Compréhension publique des notions de race et de génétique: un aperçu des résultats d’une récente recherche au Royaume-Uni* Imprimer
De quelle manière le public comprend-il et perçoit-il la notion de race face à la génétique? Comment un individu appréhende-t-il des concepts tels que «la biologie», «l’hérédité», «les gènes», «le sang» lorsqu’il est invité à s’exprimer sur son identité raciale? L’auteure présente ici brièvement les résultats de sa recherche sur ce sujet.

Katharine Tyler**

Anthropologues et sociologues spécialistes du concept de «race» ont mis en lumière l’importance des hypothèses et des pratiques qui, aujourd’hui encore, reposent sur l’idée de l’existence des races (1-2). Pourtant, ces experts s’entendent pour affirmer que la notion de race est une construction sociale qui a sa source dans le mouvement d’expansion et de colonialisme européen initié au XIVe siècle. Depuis lors, la signification du concept de race et la manière dont ce concept définit et distingue des populations les unes des autres ont varié.
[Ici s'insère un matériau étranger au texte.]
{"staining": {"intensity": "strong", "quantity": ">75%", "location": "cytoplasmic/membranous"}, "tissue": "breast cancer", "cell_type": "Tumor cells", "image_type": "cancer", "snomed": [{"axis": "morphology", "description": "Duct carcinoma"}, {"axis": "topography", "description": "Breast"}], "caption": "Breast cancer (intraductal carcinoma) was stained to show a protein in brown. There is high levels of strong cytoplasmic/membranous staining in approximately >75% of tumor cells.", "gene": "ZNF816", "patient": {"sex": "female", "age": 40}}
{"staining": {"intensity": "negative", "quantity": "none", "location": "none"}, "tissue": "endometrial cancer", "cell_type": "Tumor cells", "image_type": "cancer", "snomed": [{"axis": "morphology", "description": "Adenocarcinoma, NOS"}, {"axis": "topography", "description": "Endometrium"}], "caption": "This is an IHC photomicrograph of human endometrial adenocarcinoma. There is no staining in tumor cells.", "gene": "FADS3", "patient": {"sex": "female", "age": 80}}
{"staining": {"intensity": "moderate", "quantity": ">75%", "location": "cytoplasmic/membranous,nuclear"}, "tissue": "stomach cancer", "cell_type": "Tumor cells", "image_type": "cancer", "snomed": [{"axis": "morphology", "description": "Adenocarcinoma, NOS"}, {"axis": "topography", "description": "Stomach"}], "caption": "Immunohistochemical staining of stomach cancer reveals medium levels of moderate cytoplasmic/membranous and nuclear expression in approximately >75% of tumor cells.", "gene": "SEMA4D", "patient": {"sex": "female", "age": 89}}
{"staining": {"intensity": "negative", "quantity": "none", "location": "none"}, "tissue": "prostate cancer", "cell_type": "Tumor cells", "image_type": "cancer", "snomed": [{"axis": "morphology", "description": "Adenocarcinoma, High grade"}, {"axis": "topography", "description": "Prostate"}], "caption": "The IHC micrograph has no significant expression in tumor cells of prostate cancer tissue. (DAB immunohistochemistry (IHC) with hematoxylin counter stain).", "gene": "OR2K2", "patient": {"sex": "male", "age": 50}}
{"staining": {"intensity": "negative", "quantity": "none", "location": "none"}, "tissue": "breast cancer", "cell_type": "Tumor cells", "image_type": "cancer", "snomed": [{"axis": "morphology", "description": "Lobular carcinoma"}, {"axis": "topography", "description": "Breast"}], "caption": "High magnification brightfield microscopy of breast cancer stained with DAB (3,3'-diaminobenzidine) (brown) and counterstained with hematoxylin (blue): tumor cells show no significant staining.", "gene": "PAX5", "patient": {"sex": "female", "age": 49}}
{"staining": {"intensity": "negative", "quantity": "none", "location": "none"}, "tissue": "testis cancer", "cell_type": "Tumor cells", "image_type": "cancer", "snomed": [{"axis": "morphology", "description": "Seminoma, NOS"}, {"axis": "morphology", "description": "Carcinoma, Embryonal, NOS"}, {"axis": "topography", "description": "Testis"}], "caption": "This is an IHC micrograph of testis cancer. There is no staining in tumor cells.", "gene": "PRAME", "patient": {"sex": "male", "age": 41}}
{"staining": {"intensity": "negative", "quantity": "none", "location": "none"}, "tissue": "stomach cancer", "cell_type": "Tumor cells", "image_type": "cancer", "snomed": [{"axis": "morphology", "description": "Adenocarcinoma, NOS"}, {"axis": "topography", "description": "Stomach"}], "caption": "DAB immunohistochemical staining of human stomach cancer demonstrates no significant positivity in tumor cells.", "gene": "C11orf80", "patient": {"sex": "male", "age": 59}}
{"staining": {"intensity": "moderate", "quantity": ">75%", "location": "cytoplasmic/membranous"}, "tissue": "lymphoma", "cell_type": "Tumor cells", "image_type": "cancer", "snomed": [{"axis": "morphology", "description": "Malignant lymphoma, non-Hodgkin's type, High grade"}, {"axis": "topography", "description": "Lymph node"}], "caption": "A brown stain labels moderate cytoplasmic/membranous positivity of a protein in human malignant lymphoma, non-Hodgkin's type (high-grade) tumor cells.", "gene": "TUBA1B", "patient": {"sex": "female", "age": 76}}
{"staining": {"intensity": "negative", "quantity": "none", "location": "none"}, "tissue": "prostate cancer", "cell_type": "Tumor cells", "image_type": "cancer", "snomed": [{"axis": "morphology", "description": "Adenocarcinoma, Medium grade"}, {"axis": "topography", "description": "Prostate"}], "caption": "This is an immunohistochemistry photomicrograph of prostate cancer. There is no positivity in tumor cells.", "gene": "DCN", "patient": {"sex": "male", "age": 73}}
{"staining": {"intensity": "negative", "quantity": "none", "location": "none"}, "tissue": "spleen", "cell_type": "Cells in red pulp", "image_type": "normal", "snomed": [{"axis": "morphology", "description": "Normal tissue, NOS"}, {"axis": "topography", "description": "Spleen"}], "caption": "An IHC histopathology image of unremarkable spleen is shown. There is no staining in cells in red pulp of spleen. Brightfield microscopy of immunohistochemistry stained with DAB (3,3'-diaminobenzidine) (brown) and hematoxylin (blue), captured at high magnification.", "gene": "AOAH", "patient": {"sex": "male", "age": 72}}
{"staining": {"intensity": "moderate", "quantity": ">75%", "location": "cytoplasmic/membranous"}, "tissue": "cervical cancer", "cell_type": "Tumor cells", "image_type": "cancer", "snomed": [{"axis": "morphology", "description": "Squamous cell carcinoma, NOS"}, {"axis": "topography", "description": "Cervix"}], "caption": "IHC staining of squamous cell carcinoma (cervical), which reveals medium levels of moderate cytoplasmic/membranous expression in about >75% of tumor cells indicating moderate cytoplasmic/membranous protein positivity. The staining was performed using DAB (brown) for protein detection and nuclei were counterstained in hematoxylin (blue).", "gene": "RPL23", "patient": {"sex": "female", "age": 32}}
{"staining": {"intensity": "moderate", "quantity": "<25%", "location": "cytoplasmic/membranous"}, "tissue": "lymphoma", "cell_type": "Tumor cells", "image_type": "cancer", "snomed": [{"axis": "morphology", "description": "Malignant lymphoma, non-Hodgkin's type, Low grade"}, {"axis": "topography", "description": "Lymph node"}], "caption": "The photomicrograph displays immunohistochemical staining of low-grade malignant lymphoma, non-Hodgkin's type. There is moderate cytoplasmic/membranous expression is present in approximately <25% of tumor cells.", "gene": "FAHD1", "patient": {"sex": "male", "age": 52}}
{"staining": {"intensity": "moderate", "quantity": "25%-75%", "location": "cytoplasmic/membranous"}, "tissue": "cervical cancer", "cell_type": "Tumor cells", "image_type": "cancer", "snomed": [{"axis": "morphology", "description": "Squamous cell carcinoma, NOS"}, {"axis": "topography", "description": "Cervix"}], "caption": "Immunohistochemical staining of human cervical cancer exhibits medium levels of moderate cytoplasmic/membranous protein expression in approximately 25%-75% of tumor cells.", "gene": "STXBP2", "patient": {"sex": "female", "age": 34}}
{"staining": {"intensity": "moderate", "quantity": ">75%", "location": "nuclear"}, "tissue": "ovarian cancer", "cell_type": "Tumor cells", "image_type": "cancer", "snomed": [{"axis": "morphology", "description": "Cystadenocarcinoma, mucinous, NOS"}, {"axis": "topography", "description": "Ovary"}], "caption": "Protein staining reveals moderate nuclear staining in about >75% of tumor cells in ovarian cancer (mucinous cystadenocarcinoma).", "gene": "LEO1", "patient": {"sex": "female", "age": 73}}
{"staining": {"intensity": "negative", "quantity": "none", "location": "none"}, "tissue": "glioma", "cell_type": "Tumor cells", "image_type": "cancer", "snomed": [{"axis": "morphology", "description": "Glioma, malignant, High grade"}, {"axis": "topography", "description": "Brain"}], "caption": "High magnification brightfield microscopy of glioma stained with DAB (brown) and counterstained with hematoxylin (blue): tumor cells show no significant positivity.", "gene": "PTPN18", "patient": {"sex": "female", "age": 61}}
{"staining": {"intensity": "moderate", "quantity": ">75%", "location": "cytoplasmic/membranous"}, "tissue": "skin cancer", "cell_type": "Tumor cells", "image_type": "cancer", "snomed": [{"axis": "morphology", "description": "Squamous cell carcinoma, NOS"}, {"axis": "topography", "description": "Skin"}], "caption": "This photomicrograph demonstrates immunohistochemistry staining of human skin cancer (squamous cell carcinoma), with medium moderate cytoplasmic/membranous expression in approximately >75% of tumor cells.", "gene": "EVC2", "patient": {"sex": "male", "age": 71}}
Alors que la perception quotidienne des similitudes et des différences humaines en fonction du concept de race varie selon le contexte historique, anthropologues et sociologues admettent que l’idée de «race» fait référence aux concepts de «biologie», de «l’hérédité», de «nature» et de «phénotype» (c’est-à-dire, la couleur de la peau, le type de cheveux, les traits du visage, la forme du corps, etc.). Il est également reconnu que l’idée selon laquelle il existe des différences «naturelles» permettant de délimiter des groupes distincts d’êtres humains est associée aux différences culturelles entre diverses populations, par exemple la religion, la langue, l’organisation et la composition des familles, etc.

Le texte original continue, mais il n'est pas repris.